Na een week alle mogelijke sporen te hebben achterhaald, vindt de politie eindelijk het bewijs dat ze nodig hebben om de zaak van de verkrachtingsmoord van Nancy Titterton in New York City te doorbreken. Titterton, een romanschrijver en de vrouw van NBC-directeur Lewis Titterton, werd verkracht en gewurgd in haar luxe huis op Beekman Place op de ochtend van 10 april 1936. De enige aanwijzingen die achterbleven, waren een stuk lang touw dat was gebruikt om Titterton's handen en een enkel paardenhaar op haar sprei te binden.

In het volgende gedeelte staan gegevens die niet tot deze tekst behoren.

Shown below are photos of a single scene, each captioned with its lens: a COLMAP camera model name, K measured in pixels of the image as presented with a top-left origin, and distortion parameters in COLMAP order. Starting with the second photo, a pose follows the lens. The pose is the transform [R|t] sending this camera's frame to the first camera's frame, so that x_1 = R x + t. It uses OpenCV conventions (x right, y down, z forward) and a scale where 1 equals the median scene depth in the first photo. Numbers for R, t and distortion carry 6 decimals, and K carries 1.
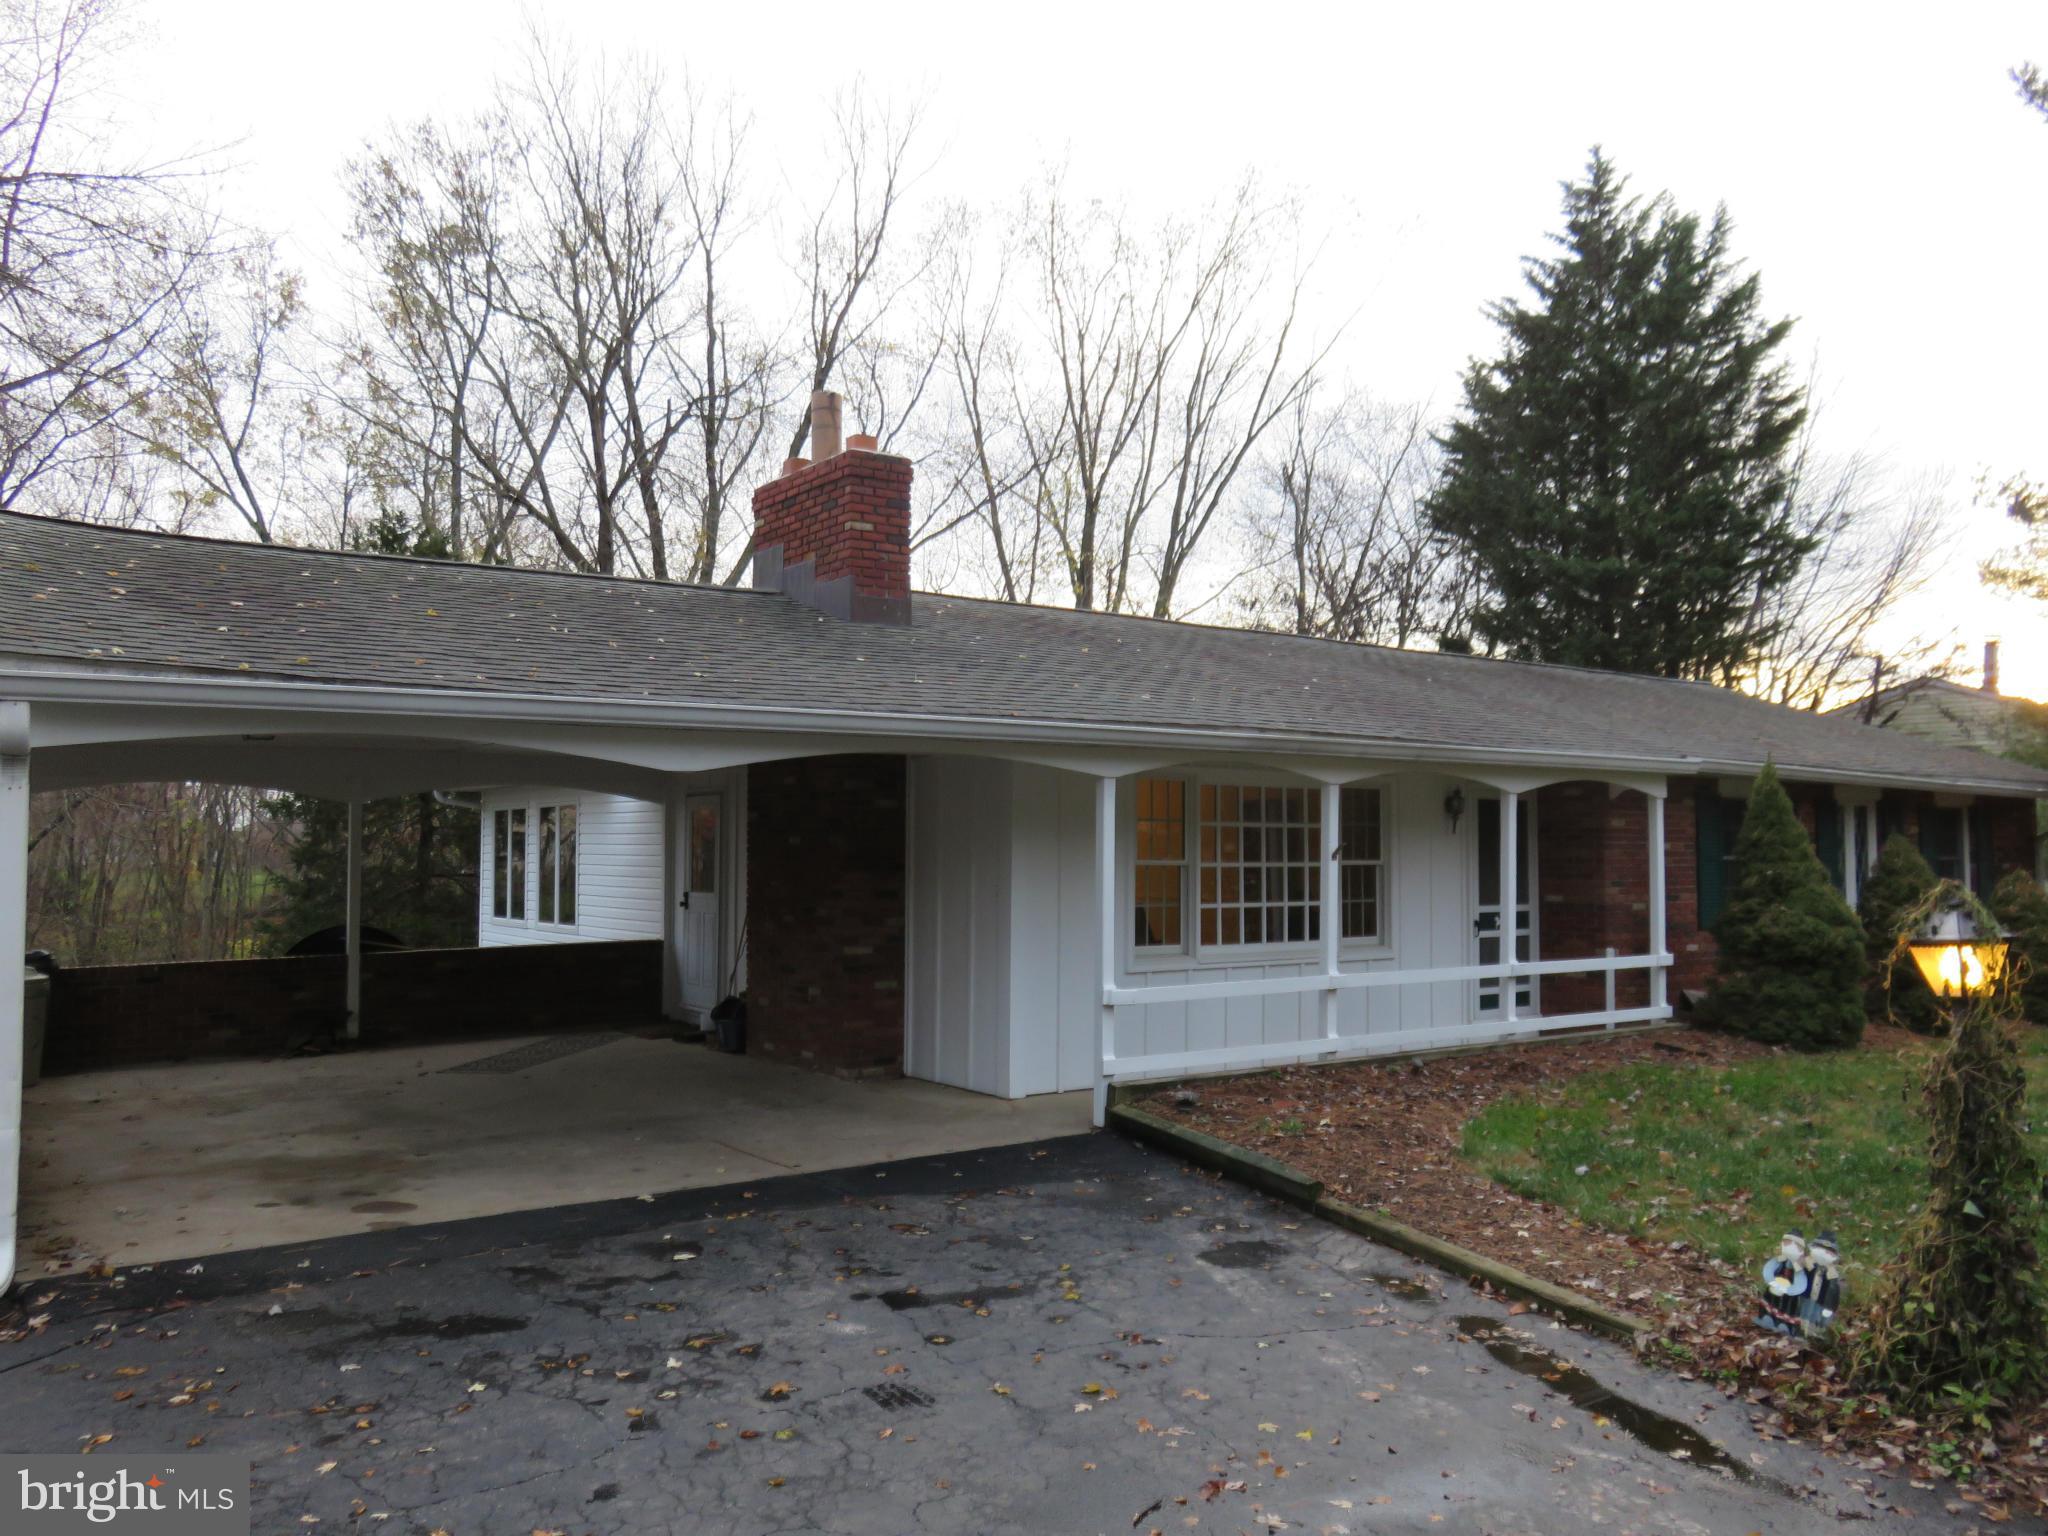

Deze kleine sporen van bewijs bleken voldoende om de moordenaar te vinden. De rechercheur die het onderzoek leidde, had zijn team opgedragen de bron van het snoer te traceren. Na een volledige week kammen van elke touw- en touwfabrikant in het noordoosten, bleek het koord uiteindelijk afkomstig te zijn van Hanover Cordage Company in York, Pennsylvania. Uit bedrijfsgegevens bleek dat een deel van het onderscheidende snoer was verkocht aan de meubelwinkel van Theodore Kruger in New York City.
Omdat het onderzoek naar het paardenhaar de politie al had doen vermoeden dat John Fiorenza, een assistent in de winkel van Kruger, dit nieuwe bewijs alleen maar hun vermoedens bevestigde. Fiorenza en Kruger ontdekten als eerste het lichaam van Titterton, toen ze aankwamen om een gerepareerde bank (die gevuld was met paardenhaar die overeenkwam met die gevonden op de plaats delict) terug te geven in de middag van 10 april. Ze weigerden echter beiden dat ze de slaapkamer die dag.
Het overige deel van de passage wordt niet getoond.